Retype the data below exactly; skip every image.

==== DATA EXCERPTS

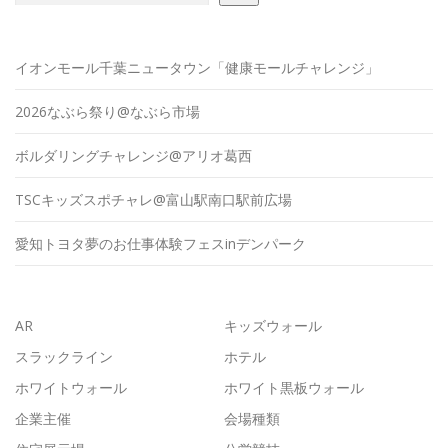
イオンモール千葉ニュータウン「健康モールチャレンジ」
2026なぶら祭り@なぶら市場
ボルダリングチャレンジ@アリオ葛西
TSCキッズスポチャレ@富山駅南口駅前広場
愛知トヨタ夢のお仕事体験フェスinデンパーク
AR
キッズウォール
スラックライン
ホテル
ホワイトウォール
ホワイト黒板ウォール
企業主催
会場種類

========

** TASK RESPONSE **
イオンモール千葉ニュータウン「健康モールチャレンジ」
2026なぶら祭り@なぶら市場
ボルダリングチャレンジ@アリオ葛西
TSCキッズスポチャレ@富山駅南口駅前広場
愛知トヨタ夢のお仕事体験フェスinデンパーク
AR
キッズウォール
スラックライン
ホテル
ホワイトウォール
ホワイト黒板ウォール
企業主催
会場種類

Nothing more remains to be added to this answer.